[COMPLÉTEZ CE QUI SUIT]:
1. Selon l'extrait, en quelle année Randolph Bourne s'est-il exprimé sur le rôle des intellectuels ?
2. Relevez dans l'extrait tous les dirigeants syndicaux cités nommément, avec l'organisation de chacun.
3. Résumez l'extrait en deux phrases.

[EXTRAIT]:
■ ■ ■ ■
Ces grandes guerres ont nécessité de réorienter l’économie et de discipliner la main-d’œuvre. À cet égard, le rôle crucial a toujours été joué par la bureaucratie syndicale qui, pour reprendre une expression de Trotsky, «est tombée dans l’étreinte d’acier de l’État impérialiste» aux États-Unis, par l’intermédiaire du Parti démocrate, précisément dans les moments de guerre. Samuel Gompers de l’AFL a tenté de rendre ce service à Wilson pendant la Première Guerre mondiale, et Walter Reuther de l’UAW (ainsi que plusieurs autres dirigeants syndicaux) a fait de même pour Roosevelt, Truman, Kennedy et Johnson. Shawn Fain, de l’UAW, est actuellement en train d’auditionner pour ce rôle.

Les grandes guerres du XXe siècle ont également exigé l’imposition d’une culture militariste qui vise à contrôler le discours et la pensée politiques. L’influence nettement plus grande que les démocrates ont exercé sur l’intelligentsia libérale et l’industrie du divertissement les a rendus plus utiles à cette fin que les républicains. Comme le disait Randolph Bourne en 1917, pendant la Première Guerre mondiale, c’était le rôle des intellectuels que d’ouvrir «les écluses» qui «nous inondent des eaux d’égouts de l’esprit de guerre».
■ ■ ■ ■
[LISTING FOURNI]:
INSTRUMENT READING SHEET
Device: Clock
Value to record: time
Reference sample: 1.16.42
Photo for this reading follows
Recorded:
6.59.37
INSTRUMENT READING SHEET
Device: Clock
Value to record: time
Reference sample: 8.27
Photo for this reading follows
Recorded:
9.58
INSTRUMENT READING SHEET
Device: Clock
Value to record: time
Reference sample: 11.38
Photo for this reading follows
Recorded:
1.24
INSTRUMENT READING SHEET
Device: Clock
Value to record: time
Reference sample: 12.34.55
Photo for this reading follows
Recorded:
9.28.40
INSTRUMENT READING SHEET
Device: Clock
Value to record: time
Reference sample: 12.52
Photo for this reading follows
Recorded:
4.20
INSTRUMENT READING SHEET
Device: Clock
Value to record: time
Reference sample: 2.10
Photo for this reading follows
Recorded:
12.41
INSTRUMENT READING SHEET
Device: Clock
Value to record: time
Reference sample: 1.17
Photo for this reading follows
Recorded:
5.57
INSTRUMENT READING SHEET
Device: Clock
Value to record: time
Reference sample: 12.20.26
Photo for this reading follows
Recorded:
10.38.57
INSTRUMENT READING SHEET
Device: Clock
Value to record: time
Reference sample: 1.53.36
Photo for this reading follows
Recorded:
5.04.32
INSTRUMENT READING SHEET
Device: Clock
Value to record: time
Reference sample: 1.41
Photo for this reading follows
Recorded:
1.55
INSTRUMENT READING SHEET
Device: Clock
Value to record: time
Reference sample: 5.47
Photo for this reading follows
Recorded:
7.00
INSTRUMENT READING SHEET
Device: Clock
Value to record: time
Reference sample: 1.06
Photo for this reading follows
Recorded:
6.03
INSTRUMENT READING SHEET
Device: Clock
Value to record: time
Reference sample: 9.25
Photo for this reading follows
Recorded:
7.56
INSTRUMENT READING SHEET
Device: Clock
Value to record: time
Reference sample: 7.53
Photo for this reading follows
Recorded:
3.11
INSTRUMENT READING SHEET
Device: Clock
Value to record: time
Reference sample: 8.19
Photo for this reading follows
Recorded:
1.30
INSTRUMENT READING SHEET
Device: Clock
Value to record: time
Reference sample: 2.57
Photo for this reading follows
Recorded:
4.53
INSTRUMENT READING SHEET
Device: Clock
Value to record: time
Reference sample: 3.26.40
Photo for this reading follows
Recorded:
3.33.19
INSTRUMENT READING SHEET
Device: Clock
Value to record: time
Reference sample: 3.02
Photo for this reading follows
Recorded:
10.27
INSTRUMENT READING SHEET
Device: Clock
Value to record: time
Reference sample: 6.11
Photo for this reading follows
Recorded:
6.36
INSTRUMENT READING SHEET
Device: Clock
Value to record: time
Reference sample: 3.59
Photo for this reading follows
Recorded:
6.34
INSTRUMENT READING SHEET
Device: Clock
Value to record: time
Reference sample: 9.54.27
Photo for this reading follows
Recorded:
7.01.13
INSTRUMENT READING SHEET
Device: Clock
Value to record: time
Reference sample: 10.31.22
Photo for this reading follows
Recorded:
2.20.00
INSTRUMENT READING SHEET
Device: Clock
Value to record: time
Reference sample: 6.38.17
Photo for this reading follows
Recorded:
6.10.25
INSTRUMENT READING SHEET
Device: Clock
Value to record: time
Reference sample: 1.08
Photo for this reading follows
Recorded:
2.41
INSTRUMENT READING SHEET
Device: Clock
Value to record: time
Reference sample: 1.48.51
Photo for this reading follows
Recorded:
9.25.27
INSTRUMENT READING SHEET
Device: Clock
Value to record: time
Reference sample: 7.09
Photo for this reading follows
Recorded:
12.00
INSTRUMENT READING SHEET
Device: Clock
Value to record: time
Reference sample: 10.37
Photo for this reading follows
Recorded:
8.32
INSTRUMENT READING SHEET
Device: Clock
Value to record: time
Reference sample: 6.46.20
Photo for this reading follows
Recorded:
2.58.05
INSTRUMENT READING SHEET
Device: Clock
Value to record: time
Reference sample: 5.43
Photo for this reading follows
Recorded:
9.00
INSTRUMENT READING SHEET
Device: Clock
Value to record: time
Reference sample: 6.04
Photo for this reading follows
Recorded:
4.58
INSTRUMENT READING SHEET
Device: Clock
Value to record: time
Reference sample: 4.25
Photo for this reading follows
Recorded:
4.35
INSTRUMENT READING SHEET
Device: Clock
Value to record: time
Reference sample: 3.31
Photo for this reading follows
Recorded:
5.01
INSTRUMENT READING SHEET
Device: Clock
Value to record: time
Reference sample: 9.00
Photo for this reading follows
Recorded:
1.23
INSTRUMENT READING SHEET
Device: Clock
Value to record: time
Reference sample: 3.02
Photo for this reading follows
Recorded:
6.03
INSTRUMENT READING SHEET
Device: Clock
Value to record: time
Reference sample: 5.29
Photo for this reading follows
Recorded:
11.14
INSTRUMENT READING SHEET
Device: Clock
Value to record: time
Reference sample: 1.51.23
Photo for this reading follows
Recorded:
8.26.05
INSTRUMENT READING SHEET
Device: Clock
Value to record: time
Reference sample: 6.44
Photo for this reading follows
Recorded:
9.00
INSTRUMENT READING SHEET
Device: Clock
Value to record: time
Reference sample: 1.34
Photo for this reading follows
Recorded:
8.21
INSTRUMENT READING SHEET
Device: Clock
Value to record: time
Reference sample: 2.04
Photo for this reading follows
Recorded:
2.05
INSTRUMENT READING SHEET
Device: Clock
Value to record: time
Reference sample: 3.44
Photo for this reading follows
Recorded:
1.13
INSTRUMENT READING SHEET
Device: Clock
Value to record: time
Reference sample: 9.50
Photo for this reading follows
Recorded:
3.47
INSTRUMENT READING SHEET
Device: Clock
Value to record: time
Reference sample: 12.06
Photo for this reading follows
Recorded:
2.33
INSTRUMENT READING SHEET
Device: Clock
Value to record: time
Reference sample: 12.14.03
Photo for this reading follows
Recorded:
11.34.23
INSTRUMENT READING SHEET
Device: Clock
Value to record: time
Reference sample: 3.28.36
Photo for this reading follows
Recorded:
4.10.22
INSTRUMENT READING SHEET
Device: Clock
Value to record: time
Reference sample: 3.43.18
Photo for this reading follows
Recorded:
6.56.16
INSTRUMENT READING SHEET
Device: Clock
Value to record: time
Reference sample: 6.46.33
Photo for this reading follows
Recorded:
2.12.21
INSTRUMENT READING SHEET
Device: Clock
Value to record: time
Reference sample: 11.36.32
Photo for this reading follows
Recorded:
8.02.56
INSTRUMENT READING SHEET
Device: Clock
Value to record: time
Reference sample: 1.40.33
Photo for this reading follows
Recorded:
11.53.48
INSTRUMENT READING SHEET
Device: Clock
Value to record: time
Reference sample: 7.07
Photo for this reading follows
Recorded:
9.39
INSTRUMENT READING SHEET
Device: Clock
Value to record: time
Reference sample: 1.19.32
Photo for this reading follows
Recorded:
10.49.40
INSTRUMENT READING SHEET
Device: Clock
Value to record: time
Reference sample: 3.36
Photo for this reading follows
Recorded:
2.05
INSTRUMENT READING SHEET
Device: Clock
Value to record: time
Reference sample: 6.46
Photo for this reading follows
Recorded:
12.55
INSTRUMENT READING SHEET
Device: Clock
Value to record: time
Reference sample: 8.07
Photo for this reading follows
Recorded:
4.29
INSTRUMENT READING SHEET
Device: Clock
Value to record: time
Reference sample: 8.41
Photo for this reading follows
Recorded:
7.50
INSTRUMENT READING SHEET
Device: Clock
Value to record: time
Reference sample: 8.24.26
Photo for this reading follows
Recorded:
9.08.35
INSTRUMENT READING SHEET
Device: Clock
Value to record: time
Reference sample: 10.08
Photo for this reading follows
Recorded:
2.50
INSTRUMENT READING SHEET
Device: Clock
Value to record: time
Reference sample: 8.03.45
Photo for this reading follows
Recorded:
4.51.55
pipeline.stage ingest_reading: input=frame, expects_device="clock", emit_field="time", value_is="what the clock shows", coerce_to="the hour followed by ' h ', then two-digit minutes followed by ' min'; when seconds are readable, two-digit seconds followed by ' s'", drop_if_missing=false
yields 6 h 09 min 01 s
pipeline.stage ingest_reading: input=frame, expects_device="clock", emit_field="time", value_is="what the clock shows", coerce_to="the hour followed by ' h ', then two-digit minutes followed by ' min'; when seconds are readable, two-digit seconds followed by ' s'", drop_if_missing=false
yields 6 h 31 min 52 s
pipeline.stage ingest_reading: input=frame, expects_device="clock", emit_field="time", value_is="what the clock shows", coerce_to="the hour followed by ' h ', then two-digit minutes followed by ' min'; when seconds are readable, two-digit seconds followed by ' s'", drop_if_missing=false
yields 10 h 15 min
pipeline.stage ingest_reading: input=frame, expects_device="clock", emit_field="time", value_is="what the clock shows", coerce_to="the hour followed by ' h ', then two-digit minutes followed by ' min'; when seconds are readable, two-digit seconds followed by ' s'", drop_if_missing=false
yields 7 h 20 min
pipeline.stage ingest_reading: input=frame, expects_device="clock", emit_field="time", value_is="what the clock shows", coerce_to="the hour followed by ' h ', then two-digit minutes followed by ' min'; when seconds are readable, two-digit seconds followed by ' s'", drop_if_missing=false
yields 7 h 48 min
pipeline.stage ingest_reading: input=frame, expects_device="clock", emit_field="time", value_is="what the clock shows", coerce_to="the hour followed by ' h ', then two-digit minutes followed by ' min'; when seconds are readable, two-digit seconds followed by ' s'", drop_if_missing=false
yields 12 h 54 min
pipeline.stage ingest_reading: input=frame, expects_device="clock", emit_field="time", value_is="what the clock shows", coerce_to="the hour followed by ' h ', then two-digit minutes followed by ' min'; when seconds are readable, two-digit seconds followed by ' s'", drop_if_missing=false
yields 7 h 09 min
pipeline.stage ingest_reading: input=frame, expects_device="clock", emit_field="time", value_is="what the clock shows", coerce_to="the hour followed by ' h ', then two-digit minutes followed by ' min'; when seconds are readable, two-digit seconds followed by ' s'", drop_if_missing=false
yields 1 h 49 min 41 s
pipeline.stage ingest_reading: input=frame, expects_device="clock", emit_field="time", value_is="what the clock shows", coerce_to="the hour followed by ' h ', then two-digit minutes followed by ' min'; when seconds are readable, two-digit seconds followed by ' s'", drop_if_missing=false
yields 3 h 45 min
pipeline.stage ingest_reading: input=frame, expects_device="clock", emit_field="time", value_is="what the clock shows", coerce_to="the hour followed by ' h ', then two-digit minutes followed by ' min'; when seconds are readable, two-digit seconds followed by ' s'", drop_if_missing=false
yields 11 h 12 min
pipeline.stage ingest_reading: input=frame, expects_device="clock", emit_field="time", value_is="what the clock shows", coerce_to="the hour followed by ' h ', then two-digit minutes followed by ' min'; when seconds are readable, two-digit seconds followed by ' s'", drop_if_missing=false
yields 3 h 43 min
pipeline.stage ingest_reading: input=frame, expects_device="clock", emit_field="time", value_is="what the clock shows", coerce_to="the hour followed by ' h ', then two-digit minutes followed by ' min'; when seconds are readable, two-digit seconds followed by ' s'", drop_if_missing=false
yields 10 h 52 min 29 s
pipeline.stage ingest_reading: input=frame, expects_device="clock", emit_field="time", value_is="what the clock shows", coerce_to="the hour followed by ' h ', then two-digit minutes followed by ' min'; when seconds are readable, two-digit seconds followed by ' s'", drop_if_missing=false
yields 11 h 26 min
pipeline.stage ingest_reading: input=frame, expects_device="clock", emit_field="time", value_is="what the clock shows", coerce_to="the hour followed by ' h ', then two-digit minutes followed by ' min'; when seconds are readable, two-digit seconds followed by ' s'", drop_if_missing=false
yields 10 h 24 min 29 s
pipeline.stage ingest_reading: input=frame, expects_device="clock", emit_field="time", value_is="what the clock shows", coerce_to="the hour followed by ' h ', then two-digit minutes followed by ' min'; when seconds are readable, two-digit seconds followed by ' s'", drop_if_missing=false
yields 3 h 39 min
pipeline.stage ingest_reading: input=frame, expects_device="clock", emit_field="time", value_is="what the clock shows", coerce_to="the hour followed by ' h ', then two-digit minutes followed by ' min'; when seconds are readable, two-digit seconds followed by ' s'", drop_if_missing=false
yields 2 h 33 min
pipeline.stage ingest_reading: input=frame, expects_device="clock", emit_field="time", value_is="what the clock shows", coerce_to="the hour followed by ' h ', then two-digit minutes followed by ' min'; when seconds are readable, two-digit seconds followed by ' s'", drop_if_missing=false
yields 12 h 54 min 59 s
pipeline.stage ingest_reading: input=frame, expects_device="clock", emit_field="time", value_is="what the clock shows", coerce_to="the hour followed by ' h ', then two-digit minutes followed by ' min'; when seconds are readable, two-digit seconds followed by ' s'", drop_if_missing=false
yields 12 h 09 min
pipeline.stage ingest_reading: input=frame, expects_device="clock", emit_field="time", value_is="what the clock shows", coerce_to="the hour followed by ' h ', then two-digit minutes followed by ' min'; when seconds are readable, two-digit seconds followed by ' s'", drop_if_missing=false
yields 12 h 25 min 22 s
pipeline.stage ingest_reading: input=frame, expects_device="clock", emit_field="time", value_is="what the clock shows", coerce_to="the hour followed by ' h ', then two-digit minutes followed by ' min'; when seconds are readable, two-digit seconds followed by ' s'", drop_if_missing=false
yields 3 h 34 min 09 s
■ ■ ■ ■
[RÉPONSES ATTENDUES]:
1. En 1917, pendant la Première Guerre mondiale.

2. Samuel Gompers (AFL), Walter Reuther (UAW), Shawn Fain (UAW).

3. Les grandes guerres ont exigé de réorienter l'économie et de discipliner la main-d'œuvre, un rôle tenu aux États-Unis par la bureaucratie syndicale, via le Parti démocrate, de Samuel Gompers sous Wilson à Walter Reuther sous Roosevelt, Truman, Kennedy et Johnson, tandis que Shawn Fain auditionne actuellement pour ce rôle. Elles ont aussi imposé une culture militariste visant à contrôler le discours et la pensée politiques, à laquelle les démocrates se sont montrés plus utiles que les républicains grâce à leur influence sur l'intelligentsia libérale et l'industrie du divertissement.